Even as the man and woman watched, one vanished. Then another winked
out, and did not reappear. No more than fifteen seemed to reach the
Jersey shore, there to creep vaguely, slowly away and vanish in the
dense primeval woods.
"Come," said Stern at last. "We must be going, too. The night's half
spent. By morning we must be very far away."
"What? We've got to leave the city?"
"Yes. There's no such thing as staying here now. The tower's quite
untenable. Racked and shaken as it is, it's liable to fall at any
time. But, even if it should stand, we can't live here any more."
"But—where now?"
"I don't just know. Somewhere else, that's certain. Everything in this
whole vicinity is ruined. The spring's gone. Nothing remains of the
forest, nothing but horror and death. Pestilence is bound to sweep
this place in the wake of such a—such an affair.
"The sights all about here aren't such as you should see. Neither
should I. We mustn't even think of them. Some way or other we can find
a path down out of here, away—away—"
"But," she cried anxiously, "but all our treasures? All the tools and
dishes, all the food and clothing, and everything? All our precious,
hard-won things?"
"Nothing left of them now. Down on the fifth floor, at that end of the
building, I'm positive there's nothing but a vast hole blown out of
the side of the tower. So there's nothing left to salvage.

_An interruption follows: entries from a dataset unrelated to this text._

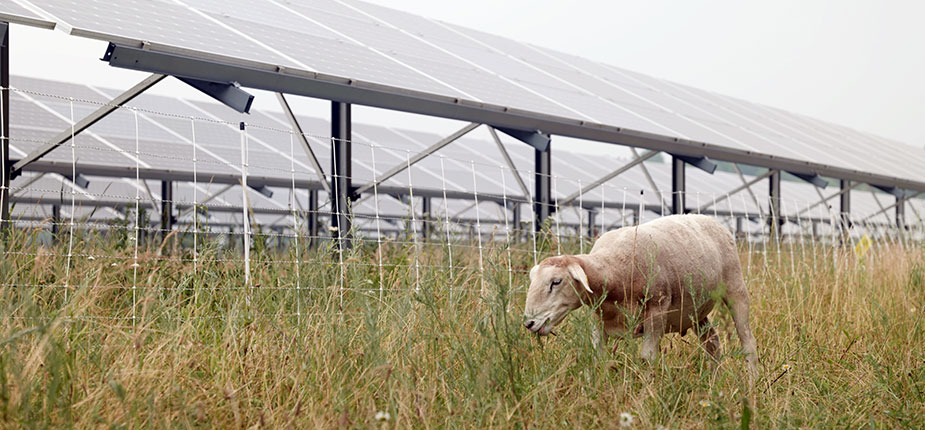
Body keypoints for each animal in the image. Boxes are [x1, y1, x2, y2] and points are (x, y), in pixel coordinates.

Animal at [523, 214, 758, 376]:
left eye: (556, 282)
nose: (529, 323)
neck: (613, 269)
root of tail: (710, 219)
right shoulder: (598, 320)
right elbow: (599, 357)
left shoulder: (657, 312)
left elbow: (646, 359)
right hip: (695, 313)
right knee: (713, 343)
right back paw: (712, 380)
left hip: (736, 287)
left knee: (747, 341)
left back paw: (751, 382)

Nothing at
all."
"Can you replace the things?"
"Why not? Wherever we settle down we can get along for a few days on
what game I can snare or shoot with the few remaining cartridges. And
after that—"
"Yes?"
"After that, once we get established a little, I can come into the
city and go to raiding again. What we've lost is a mere trifle
compared to what's left in New York. Why, the latent resources of this
vast ruin haven't been even touched yet! We've got our lives. That's
the only vital factor. With those everything else is possible. It all
looks dark and hard to you now, Beatrice. But in a few days—wait and
see!"
"Allan!"
"What, Beatrice?"
"I trust you in everything. I'm in your hands. Lead me."
"Come, then, for the way is long before us. Come!"
Two hours later, undaunted by the far howling of a wolfpack, as the
wan crescent of the moon came up the untroubled sky, they reached the
brink of the river, almost due west of where the southern end of
Central Park hall been.
This course, they felt, would avoid any possible encounter with
stragglers of the Horde. Through Madison Forest—or what remained of
it—they had not gone; but had struck eastward from the building, then
northward, and so in a wide detour had avoided all the horrors that
they knew lay near the wreck of the tower.
The river, flowing onward to the sea as calmly as though pain and
death and ruin and all the dark tragedy of the past night, the past
centuries, had never been, filled their tired souls and bodies with a
grateful peace. Slowly, gently it lapped the wooded shore, where docks
and slips had all gone back to nature; the moonlit ripples spoke of
beauty, life, hope, love.
Though they could not drink the brackish waters, yet they laved their
faces, arms and hands, and felt refreshed. Then for some time in
silence they skirted the flood, ever northward, away from the dead
city's heart. And the moon rose even higher, higher still, and great
thoughts welled within their hearts. The cool night breeze, freshening
in from the vast salt wastes of the sea—unsailed forever now—cooled
their cheeks and soothed the fever of their thoughts.